# Relief...more stress.



## dan'sgrizz (Oct 22, 2008)

They caught and charged the guys who ran up in my house and shot me! My court date is soon so im stressed out over testifying (i feel like a snitch, but this isnt the right situation for an eye for an eye and tooth for a tooth. ill gamble with the justice system working)..... never done that before. I found out there names finally... rat bastards 1,2, and 3! lol. Seriously though that "right to face there accuser" is kinda unnerving so, what they get 3-5 years maybe 10-15? then what? they get out and look for me lol...im armed to the teeth now but still. You can only get shot so many times to one of those bullets works its magic. Very unsettling times. Pray for me and wish me luck peeps! I needed to express my stress and no one is picking up there phones lol. 

Any lawyers here? Anyone know how the court works do the my accusers know my name? i told my family not to come cuz im concerned about them. We get around we travel all over the bay i see people i hate every week, its only a matter of time til i happen to stumble across these boneheads...

**Record extracts**:

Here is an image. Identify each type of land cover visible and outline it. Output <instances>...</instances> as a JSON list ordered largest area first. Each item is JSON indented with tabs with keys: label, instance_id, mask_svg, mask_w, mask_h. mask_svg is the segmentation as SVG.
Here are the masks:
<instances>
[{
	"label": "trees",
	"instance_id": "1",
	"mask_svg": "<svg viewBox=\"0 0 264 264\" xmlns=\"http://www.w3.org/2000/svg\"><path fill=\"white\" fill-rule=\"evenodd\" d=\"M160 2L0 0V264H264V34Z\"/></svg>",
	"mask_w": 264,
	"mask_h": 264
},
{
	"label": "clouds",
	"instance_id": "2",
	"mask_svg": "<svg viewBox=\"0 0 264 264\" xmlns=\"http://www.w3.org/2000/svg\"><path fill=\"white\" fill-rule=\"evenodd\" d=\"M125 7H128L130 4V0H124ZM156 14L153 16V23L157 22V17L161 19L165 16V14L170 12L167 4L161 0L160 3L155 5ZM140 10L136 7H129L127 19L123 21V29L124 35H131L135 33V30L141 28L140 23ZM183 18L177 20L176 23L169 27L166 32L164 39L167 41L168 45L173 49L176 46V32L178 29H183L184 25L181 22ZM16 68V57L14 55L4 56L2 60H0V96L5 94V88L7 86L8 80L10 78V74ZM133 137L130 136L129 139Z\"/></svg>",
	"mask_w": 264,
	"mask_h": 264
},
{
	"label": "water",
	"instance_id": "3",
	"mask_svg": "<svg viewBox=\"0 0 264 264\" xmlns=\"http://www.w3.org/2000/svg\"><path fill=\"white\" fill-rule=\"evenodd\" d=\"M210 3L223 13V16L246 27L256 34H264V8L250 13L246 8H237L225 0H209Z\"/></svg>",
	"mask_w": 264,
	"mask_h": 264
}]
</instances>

**Stated problem**: Reproduce the part of the forum post about testifying in court that opens with the words "Any lawyers here?" and closes with "across these boneheads...", switching "boneheads" to "knuckleheads".

**Response below**:
Any lawyers here? Anyone know how the court works do the my accusers know my name? i told my family not to come cuz im concerned about them. We get around we travel all over the bay i see people i hate every week, its only a matter of time til i happen to stumble across these knuckleheads...